In Part One, I covered three of the common areas where transitions go wrong: Chaos, Undue Haste and High Emotional Stress.
Now let’s continue to issues Four to Six.
4. Role Confusion. Everyone naturally worries who will cover what the Executive Director has been doing. So what might happen? Any or all of these:
• The Chair starts getting overly involved with operational management then finds it hard to step back;
• No one covers and the work piles up, with deadlines unmet for critical items such as grant submissions and reports;
• Someone on staff sees a vacuum and fills the void, often overstepping their authority and working above their skill set;
• Some of the staff members continue to take direction from a fired executive (I’ve really seen this happen!);
• Partner organizations and funders have no idea who is in charge, and get worried.

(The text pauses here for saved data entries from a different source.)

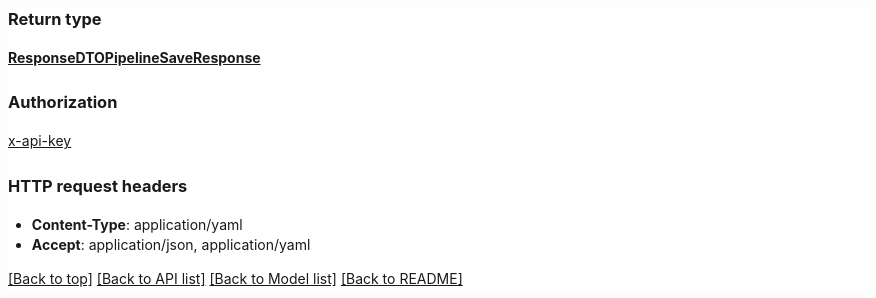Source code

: ### Return type

[**ResponseDTOPipelineSaveResponse**](ResponseDTOPipelineSaveResponse.md)

### Authorization

[x-api-key](../README.md#x-api-key)

### HTTP request headers

 - **Content-Type**: application/yaml
 - **Accept**: application/json, application/yaml

[[Back to top]](#) [[Back to API list]](../README.md#documentation-for-api-endpoints) [[Back to Model list]](../README.md#documentation-for-models) [[Back to README]](../README.md)

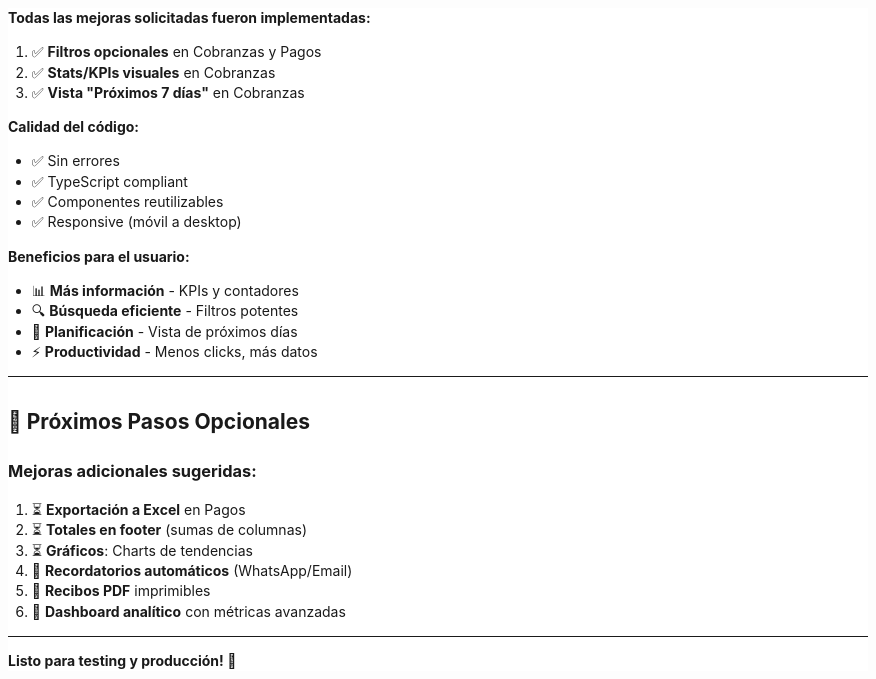 **Todas las mejoras solicitadas fueron implementadas:**

1. ✅ **Filtros opcionales** en Cobranzas y Pagos
2. ✅ **Stats/KPIs visuales** en Cobranzas
3. ✅ **Vista "Próximos 7 días"** en Cobranzas

**Calidad del código:**
- ✅ Sin errores
- ✅ TypeScript compliant
- ✅ Componentes reutilizables
- ✅ Responsive (móvil a desktop)

**Beneficios para el usuario:**
- 📊 **Más información** - KPIs y contadores
- 🔍 **Búsqueda eficiente** - Filtros potentes
- 📅 **Planificación** - Vista de próximos días
- ⚡ **Productividad** - Menos clicks, más datos

---

## 🎯 Próximos Pasos Opcionales

### Mejoras adicionales sugeridas:

1. ⏳ **Exportación a Excel** en Pagos
2. ⏳ **Totales en footer** (sumas de columnas)
3. ⏳ **Gráficos**: Charts de tendencias
4. 🔮 **Recordatorios automáticos** (WhatsApp/Email)
5. 🔮 **Recibos PDF** imprimibles
6. 🔮 **Dashboard analítico** con métricas avanzadas

---

**Listo para testing y producción! 🚀**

Amazingly, services to clients are usually continued well despite all this, but with great extra stress on program staff. Ask, “What can my board do to minimize that stress?
Tip: Ask the Executive Director to document how work is handled during more routine absences such as vacations. Ensure the acting person has expectations in writing, including which types of work can wait a few weeks. Have any transfer of delegated authority confirmed with the Board.
5. Bad Choices for an Interim Executive. It takes a special kind of person to be a good interim executive. What would you be looking for?
• For an outsider, experience running nonprofits of a similar scope. An interim role is not the right time for a long learning curve. Government, academic and corporate experience usually don’t cut it, unless the person has also been quite involved with leadership volunteering;
• Ability to learn fast, whether it’s the role or the organization and sector. Learning fast requires two main skills – asking really good questions and listening carefully;
• For an insider, a commitment to having the organization in great shape for the next leader. (I’ve seen one case where an internal promotion to interim executive went to someone who had already accepted another job – without telling the board – with the departed leader. The organizations were in somewhat of a power struggle, and the interim person did such harm during the interim role that it appeared malevolent. The permanent hire spent six months undoing the damage!).
Boards can have a great discussion around “What are our expectations of someone who covers for six months?”
Tip: Anticipate the need to clarify the Board’s expectations during the interviews.
6. Success is impossible. Some directors will not be satisfied with ANY new executive, because of one or more of the following:
• The departing executive was loved, perfect and no one could ever live up to his or her standards. Any attempt to do things differently, however minor or however critical to organizational survival, is dishonouring to the memory of our beloved founder;
• At the end of one month, the new hire does not know everything about the organization that the former executive knew at the end of ten years;
• At the end of one month, the new hire does not have all the executive skills and community contacts as fully developed as the former executive did at the end of ten years;
• The new person is not God, or Superman, Wonder Woman or a doppelganger of the one who came before.
Tip: Compare the new hire to what the former executive was like at the start, not the end, of their service. And remember, the former executive would have kept changing and improving processes too; nothing can stay still.
I hope the ideas in this blog help make your next executive transition fully successful.